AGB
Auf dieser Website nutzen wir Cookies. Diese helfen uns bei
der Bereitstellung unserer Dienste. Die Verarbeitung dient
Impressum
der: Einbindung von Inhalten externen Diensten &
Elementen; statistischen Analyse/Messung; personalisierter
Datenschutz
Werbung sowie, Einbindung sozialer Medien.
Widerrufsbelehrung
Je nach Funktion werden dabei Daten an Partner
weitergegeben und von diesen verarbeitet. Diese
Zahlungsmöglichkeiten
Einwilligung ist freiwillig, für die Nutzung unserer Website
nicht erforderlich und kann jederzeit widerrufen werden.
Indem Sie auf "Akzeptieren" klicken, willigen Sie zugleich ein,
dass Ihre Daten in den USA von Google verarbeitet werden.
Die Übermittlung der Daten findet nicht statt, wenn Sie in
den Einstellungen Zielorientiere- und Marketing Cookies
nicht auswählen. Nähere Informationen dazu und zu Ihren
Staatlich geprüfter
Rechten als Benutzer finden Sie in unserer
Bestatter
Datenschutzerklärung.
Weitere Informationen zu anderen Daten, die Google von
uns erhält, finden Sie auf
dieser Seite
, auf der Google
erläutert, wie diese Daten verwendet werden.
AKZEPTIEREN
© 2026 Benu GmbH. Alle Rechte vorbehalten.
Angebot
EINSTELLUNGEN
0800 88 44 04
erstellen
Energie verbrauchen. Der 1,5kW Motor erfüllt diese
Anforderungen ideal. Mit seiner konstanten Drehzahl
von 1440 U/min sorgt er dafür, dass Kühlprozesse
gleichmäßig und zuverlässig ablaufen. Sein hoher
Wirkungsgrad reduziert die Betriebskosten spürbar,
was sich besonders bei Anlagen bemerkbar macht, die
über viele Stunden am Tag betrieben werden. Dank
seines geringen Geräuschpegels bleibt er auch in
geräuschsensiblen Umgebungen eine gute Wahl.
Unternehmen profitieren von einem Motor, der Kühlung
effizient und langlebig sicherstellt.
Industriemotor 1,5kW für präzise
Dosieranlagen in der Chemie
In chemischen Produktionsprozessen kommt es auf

# What is expected
Render the whole set of entries again, exactly as given.

# Result for this task
AGB
Auf dieser Website nutzen wir Cookies. Diese helfen uns bei
der Bereitstellung unserer Dienste. Die Verarbeitung dient
Impressum
der: Einbindung von Inhalten externen Diensten &
Elementen; statistischen Analyse/Messung; personalisierter
Datenschutz
Werbung sowie, Einbindung sozialer Medien.
Widerrufsbelehrung
Je nach Funktion werden dabei Daten an Partner
weitergegeben und von diesen verarbeitet. Diese
Zahlungsmöglichkeiten
Einwilligung ist freiwillig, für die Nutzung unserer Website
nicht erforderlich und kann jederzeit widerrufen werden.
Indem Sie auf "Akzeptieren" klicken, willigen Sie zugleich ein,
dass Ihre Daten in den USA von Google verarbeitet werden.
Die Übermittlung der Daten findet nicht statt, wenn Sie in
den Einstellungen Zielorientiere- und Marketing Cookies
nicht auswählen. Nähere Informationen dazu und zu Ihren
Staatlich geprüfter
Rechten als Benutzer finden Sie in unserer
Bestatter
Datenschutzerklärung.
Weitere Informationen zu anderen Daten, die Google von
uns erhält, finden Sie auf
dieser Seite
, auf der Google
erläutert, wie diese Daten verwendet werden.
AKZEPTIEREN
© 2026 Benu GmbH. Alle Rechte vorbehalten.
Angebot
EINSTELLUNGEN
0800 88 44 04
erstellen
Energie verbrauchen. Der 1,5kW Motor erfüllt diese
Anforderungen ideal. Mit seiner konstanten Drehzahl
von 1440 U/min sorgt er dafür, dass Kühlprozesse
gleichmäßig und zuverlässig ablaufen. Sein hoher
Wirkungsgrad reduziert die Betriebskosten spürbar,
was sich besonders bei Anlagen bemerkbar macht, die
über viele Stunden am Tag betrieben werden. Dank
seines geringen Geräuschpegels bleibt er auch in
geräuschsensiblen Umgebungen eine gute Wahl.
Unternehmen profitieren von einem Motor, der Kühlung
effizient und langlebig sicherstellt.
Industriemotor 1,5kW für präzise
Dosieranlagen in der Chemie
In chemischen Produktionsprozessen kommt es auf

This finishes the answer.